### Exercise brief
Please return the Ashtanga yoga post below in full, word for word.

### Excerpt to read
━━━━━━━━

The following post was written by my mother, Celia Nyamweru. Enjoy!

Ashtanga yoga is a family affair for me – I started practicing after my daughter, Wambui, began to share her life with the highly respected Ashtanga yoga teacher Petri Räisänen. In January 2011 they invited my husband and me to join them at Petri’s retreat on Koh Mak island in southern Thailand. I celebrated my sixty-ninth birthday the following July, when I was at my second retreat, the one run by Petri and his long-time friend and business partner, Juha Javanainen, in Houtskar, south-west Finland. Since then I have attended these retreats every year, usually for two or three weeks.  2016 was the seventh year of my retreats – and incidentally of my seventy-fourth birthday. As I’ve got older and stiffer, I have seen Wambui gain in skill and confidence, both as a practitioner of yoga and as a teacher. She and Petri are now the parents of a 2.5 year old son, Sesam – but I will come back to that later!

━━━━━━━━

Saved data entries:
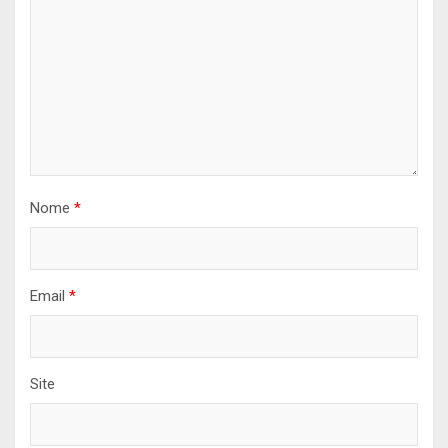
Nome
*
Email
*
Site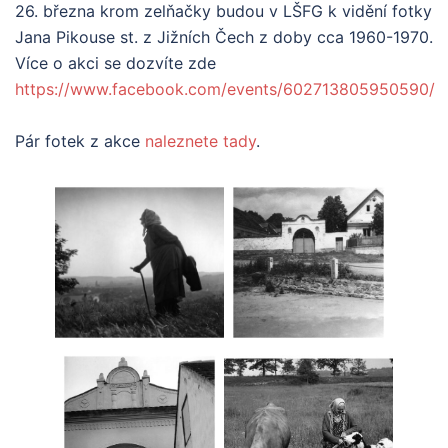
26. března krom zelňačky budou v LŠFG k vidění fotky
Jana Pikouse st. z Jižních Čech z doby cca 1960-1970.
Více o akci se dozvíte zde
https://www.facebook.com/events/602713805950590/
Pár fotek z akce
naleznete tady
.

━━━━━━━━

### Exercise solution
The following post was written by my mother, Celia Nyamweru. Enjoy!

Ashtanga yoga is a family affair for me – I started practicing after my daughter, Wambui, began to share her life with the highly respected Ashtanga yoga teacher Petri Räisänen. In January 2011 they invited my husband and me to join them at Petri’s retreat on Koh Mak island in southern Thailand. I celebrated my sixty-ninth birthday the following July, when I was at my second retreat, the one run by Petri and his long-time friend and business partner, Juha Javanainen, in Houtskar, south-west Finland. Since then I have attended these retreats every year, usually for two or three weeks.  2016 was the seventh year of my retreats – and incidentally of my seventy-fourth birthday. As I’ve got older and stiffer, I have seen Wambui gain in skill and confidence, both as a practitioner of yoga and as a teacher. She and Petri are now the parents of a 2.5 year old son, Sesam – but I will come back to that later!